• **Items from a dataset**
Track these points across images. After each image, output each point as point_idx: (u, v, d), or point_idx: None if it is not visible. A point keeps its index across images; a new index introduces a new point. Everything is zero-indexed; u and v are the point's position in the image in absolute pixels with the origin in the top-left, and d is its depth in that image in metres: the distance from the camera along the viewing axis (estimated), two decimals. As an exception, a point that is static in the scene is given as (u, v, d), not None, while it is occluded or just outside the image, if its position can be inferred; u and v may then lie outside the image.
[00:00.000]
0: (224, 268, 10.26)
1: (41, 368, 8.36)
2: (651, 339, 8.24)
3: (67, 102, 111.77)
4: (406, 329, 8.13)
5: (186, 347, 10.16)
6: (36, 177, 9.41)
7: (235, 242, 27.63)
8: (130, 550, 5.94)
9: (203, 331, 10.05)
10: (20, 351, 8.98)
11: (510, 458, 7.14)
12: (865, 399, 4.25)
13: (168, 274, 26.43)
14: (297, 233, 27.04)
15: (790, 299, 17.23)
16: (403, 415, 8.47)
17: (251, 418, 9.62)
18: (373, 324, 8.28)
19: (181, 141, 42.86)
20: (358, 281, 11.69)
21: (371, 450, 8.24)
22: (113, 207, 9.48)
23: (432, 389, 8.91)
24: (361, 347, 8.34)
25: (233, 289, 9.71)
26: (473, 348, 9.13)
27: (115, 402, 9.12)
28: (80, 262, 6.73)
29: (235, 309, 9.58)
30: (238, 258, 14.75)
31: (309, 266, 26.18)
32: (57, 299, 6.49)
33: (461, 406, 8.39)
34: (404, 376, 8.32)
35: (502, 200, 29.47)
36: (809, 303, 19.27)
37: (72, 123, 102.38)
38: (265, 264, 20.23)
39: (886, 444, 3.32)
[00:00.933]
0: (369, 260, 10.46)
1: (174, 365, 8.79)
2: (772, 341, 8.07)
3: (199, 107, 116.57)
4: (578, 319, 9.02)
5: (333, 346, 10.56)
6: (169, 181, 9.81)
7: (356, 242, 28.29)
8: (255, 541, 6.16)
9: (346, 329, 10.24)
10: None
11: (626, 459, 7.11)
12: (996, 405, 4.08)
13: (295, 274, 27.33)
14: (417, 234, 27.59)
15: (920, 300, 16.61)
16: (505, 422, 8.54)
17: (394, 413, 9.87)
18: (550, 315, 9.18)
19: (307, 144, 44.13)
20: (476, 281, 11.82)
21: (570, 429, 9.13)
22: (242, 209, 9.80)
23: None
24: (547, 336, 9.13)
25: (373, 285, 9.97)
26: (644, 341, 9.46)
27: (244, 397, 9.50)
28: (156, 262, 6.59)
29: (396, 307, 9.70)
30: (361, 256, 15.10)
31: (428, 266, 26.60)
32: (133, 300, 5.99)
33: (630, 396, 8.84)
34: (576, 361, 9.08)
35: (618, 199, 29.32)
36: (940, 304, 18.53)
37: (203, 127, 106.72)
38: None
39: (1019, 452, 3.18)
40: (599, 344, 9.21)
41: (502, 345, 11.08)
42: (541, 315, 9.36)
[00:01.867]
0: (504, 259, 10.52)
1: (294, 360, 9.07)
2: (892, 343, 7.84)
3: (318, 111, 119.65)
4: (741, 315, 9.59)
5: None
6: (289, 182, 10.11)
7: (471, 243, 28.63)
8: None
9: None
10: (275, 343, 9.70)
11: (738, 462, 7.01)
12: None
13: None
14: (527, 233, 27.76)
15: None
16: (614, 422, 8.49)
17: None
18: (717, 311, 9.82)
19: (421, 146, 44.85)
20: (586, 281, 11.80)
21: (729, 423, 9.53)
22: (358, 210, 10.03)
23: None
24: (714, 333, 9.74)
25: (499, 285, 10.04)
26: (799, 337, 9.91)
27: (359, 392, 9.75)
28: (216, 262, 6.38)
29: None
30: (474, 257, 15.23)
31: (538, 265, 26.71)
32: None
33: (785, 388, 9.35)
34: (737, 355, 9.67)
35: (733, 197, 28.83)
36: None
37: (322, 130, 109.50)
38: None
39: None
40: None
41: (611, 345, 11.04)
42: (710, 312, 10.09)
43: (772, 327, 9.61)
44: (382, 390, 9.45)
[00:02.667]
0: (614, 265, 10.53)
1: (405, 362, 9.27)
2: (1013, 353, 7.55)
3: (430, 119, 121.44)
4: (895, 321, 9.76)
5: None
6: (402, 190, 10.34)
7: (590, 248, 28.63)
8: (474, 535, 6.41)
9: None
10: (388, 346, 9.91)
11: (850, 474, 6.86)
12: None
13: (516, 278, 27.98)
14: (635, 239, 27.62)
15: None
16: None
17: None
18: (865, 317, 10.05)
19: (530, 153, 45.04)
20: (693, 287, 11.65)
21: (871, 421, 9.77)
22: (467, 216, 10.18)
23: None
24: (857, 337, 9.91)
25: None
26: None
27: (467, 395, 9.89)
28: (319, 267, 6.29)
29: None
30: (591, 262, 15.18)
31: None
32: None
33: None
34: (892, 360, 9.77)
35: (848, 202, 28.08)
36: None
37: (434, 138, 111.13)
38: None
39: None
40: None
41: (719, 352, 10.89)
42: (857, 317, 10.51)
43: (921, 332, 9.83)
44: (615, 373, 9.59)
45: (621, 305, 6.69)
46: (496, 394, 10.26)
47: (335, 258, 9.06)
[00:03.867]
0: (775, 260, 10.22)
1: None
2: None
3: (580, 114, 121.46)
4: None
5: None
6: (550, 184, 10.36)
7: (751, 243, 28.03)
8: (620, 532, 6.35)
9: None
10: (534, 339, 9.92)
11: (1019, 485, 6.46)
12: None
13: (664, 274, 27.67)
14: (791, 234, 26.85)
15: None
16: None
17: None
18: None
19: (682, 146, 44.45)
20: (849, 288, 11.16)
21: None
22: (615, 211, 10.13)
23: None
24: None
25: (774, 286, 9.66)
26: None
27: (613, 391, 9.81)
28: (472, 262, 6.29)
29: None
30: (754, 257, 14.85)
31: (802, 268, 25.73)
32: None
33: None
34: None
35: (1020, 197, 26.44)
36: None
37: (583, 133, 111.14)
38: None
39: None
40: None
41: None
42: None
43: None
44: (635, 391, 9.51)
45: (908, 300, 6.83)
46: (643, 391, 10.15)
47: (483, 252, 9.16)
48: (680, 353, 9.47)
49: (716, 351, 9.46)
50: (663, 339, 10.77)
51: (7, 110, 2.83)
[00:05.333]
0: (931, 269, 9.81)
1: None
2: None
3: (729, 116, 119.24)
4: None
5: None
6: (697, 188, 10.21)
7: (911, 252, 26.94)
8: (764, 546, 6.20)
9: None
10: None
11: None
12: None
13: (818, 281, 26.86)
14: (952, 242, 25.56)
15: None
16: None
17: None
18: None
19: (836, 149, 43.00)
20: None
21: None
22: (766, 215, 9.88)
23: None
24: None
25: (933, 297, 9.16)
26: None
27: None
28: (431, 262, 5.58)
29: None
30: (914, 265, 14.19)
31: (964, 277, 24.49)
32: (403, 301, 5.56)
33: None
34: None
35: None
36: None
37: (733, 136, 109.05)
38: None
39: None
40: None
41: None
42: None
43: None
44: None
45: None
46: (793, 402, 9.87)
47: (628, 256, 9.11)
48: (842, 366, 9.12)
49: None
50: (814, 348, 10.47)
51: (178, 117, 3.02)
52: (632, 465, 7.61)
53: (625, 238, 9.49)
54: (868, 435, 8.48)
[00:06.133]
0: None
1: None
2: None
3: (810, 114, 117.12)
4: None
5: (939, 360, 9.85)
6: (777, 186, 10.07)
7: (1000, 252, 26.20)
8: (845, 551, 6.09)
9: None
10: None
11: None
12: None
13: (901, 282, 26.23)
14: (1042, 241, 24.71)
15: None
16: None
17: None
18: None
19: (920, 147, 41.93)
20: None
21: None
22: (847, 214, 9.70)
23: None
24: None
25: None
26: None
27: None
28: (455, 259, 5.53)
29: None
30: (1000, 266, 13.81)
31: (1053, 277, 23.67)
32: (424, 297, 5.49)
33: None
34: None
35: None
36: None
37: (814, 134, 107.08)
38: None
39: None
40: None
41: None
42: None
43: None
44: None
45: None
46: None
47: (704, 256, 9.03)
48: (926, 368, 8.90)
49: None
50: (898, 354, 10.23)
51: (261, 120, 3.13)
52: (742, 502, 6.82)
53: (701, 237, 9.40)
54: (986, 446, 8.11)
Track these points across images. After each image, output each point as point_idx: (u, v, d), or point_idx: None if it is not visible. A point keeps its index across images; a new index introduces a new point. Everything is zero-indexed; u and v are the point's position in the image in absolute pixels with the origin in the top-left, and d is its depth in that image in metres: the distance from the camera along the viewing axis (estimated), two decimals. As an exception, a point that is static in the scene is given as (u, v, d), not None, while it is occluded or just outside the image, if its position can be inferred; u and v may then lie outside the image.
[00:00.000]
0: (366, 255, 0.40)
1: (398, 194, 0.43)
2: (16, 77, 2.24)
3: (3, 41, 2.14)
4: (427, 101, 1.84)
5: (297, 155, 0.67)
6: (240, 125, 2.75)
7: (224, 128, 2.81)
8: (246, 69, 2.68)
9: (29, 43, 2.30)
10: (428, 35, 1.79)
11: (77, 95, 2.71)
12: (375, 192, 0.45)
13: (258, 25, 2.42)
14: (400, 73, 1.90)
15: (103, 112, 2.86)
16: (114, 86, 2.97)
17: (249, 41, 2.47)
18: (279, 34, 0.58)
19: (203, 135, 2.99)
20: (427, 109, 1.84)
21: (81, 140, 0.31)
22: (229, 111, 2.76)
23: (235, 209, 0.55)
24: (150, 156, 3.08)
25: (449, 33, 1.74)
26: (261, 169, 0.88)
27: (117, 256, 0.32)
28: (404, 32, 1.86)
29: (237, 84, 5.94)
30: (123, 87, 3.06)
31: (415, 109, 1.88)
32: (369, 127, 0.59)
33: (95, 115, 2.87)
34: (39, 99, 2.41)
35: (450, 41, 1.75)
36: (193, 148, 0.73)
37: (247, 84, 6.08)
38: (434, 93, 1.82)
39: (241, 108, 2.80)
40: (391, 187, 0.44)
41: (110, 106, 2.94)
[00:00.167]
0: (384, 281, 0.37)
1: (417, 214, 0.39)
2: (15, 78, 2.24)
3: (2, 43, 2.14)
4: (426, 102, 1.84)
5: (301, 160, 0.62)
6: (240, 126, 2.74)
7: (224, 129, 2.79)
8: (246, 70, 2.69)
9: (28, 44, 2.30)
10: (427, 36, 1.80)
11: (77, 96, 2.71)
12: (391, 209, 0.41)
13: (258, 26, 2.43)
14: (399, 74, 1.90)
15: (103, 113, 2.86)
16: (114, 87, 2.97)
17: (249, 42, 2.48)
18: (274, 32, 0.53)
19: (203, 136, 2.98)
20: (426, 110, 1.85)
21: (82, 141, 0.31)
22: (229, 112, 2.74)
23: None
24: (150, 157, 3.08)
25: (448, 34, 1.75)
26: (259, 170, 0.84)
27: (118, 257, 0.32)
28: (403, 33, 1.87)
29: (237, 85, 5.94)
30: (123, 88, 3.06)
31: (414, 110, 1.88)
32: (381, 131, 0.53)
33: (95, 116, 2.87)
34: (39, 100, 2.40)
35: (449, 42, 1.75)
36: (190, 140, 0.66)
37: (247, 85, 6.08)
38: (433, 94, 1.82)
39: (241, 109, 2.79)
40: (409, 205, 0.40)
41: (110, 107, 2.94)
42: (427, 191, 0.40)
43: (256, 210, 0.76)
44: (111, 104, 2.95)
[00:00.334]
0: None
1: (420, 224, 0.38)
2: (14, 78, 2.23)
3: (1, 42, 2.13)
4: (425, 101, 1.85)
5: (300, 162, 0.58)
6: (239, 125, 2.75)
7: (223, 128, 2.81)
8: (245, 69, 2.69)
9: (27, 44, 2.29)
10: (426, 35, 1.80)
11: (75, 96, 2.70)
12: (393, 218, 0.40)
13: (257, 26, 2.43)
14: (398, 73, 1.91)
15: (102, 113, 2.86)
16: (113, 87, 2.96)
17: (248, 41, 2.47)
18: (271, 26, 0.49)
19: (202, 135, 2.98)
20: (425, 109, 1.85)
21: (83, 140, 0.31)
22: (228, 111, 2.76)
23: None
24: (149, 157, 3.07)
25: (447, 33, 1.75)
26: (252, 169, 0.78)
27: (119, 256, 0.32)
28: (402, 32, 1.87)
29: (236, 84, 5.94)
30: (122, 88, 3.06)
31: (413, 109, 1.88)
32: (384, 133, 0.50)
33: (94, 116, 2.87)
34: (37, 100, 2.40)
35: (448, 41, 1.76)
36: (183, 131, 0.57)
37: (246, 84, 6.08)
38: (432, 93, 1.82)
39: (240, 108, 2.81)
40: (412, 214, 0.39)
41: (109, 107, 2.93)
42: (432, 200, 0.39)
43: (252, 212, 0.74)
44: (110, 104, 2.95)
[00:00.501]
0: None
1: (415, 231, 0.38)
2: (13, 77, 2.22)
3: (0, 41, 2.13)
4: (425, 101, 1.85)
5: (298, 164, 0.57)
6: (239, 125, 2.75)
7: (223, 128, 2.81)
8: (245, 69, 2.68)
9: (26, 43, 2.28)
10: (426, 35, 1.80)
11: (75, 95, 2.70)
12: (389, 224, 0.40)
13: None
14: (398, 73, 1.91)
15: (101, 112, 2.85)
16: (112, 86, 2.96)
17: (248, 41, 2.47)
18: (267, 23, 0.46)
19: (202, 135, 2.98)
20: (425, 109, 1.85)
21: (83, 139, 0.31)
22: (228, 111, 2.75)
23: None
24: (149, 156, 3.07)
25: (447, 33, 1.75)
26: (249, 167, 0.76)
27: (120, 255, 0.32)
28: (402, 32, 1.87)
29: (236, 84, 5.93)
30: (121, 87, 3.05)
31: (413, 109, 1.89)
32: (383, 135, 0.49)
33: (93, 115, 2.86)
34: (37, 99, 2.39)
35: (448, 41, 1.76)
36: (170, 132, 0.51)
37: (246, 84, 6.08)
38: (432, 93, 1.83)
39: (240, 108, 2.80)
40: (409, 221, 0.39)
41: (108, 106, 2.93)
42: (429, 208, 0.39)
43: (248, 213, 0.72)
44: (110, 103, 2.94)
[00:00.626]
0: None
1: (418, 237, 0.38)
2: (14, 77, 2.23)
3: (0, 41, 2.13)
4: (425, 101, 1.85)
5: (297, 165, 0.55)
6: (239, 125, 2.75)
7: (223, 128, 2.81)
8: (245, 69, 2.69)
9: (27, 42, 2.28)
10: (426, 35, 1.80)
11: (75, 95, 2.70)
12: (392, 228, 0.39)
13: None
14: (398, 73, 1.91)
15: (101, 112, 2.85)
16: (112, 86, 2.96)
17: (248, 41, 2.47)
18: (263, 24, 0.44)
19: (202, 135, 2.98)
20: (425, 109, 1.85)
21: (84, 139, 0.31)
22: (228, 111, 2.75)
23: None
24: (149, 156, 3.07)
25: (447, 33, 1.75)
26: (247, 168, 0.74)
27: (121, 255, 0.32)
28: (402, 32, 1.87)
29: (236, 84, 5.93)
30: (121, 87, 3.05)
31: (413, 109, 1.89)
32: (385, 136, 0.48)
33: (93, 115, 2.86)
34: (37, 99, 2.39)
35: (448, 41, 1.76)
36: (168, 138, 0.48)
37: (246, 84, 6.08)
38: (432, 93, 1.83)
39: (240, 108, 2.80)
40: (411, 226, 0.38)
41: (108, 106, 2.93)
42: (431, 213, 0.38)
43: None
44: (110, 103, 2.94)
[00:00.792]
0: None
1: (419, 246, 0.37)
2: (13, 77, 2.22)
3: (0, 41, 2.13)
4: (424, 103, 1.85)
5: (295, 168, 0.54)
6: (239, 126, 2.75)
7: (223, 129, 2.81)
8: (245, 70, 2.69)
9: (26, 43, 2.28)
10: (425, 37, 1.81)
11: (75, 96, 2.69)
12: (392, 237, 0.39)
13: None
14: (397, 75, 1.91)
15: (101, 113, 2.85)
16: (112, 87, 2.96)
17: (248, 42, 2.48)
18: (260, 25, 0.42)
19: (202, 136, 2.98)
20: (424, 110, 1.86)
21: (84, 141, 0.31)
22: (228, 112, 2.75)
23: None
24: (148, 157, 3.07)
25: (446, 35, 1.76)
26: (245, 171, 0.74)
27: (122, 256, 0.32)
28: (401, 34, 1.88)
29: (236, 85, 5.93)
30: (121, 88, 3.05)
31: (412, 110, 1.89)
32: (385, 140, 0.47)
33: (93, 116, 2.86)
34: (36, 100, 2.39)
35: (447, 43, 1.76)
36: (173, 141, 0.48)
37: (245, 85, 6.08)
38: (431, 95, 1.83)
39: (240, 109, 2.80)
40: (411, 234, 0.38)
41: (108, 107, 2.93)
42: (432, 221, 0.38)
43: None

• **YOUR OBJECTIVE**
Taking the records above, retype every line from the one with "13: (258, 25, 2.42)" down to the one with "44: (111, 104, 2.95)", exactly and with nothing else.

• **ANSWER SECTION**
13: (258, 25, 2.42)
14: (400, 73, 1.90)
15: (103, 112, 2.86)
16: (114, 86, 2.97)
17: (249, 41, 2.47)
18: (279, 34, 0.58)
19: (203, 135, 2.99)
20: (427, 109, 1.84)
21: (81, 140, 0.31)
22: (229, 111, 2.76)
23: (235, 209, 0.55)
24: (150, 156, 3.08)
25: (449, 33, 1.74)
26: (261, 169, 0.88)
27: (117, 256, 0.32)
28: (404, 32, 1.86)
29: (237, 84, 5.94)
30: (123, 87, 3.06)
31: (415, 109, 1.88)
32: (369, 127, 0.59)
33: (95, 115, 2.87)
34: (39, 99, 2.41)
35: (450, 41, 1.75)
36: (193, 148, 0.73)
37: (247, 84, 6.08)
38: (434, 93, 1.82)
39: (241, 108, 2.80)
40: (391, 187, 0.44)
41: (110, 106, 2.94)
[00:00.167]
0: (384, 281, 0.37)
1: (417, 214, 0.39)
2: (15, 78, 2.24)
3: (2, 43, 2.14)
4: (426, 102, 1.84)
5: (301, 160, 0.62)
6: (240, 126, 2.74)
7: (224, 129, 2.79)
8: (246, 70, 2.69)
9: (28, 44, 2.30)
10: (427, 36, 1.80)
11: (77, 96, 2.71)
12: (391, 209, 0.41)
13: (258, 26, 2.43)
14: (399, 74, 1.90)
15: (103, 113, 2.86)
16: (114, 87, 2.97)
17: (249, 42, 2.48)
18: (274, 32, 0.53)
19: (203, 136, 2.98)
20: (426, 110, 1.85)
21: (82, 141, 0.31)
22: (229, 112, 2.74)
23: None
24: (150, 157, 3.08)
25: (448, 34, 1.75)
26: (259, 170, 0.84)
27: (118, 257, 0.32)
28: (403, 33, 1.87)
29: (237, 85, 5.94)
30: (123, 88, 3.06)
31: (414, 110, 1.88)
32: (381, 131, 0.53)
33: (95, 116, 2.87)
34: (39, 100, 2.40)
35: (449, 42, 1.75)
36: (190, 140, 0.66)
37: (247, 85, 6.08)
38: (433, 94, 1.82)
39: (241, 109, 2.79)
40: (409, 205, 0.40)
41: (110, 107, 2.94)
42: (427, 191, 0.40)
43: (256, 210, 0.76)
44: (111, 104, 2.95)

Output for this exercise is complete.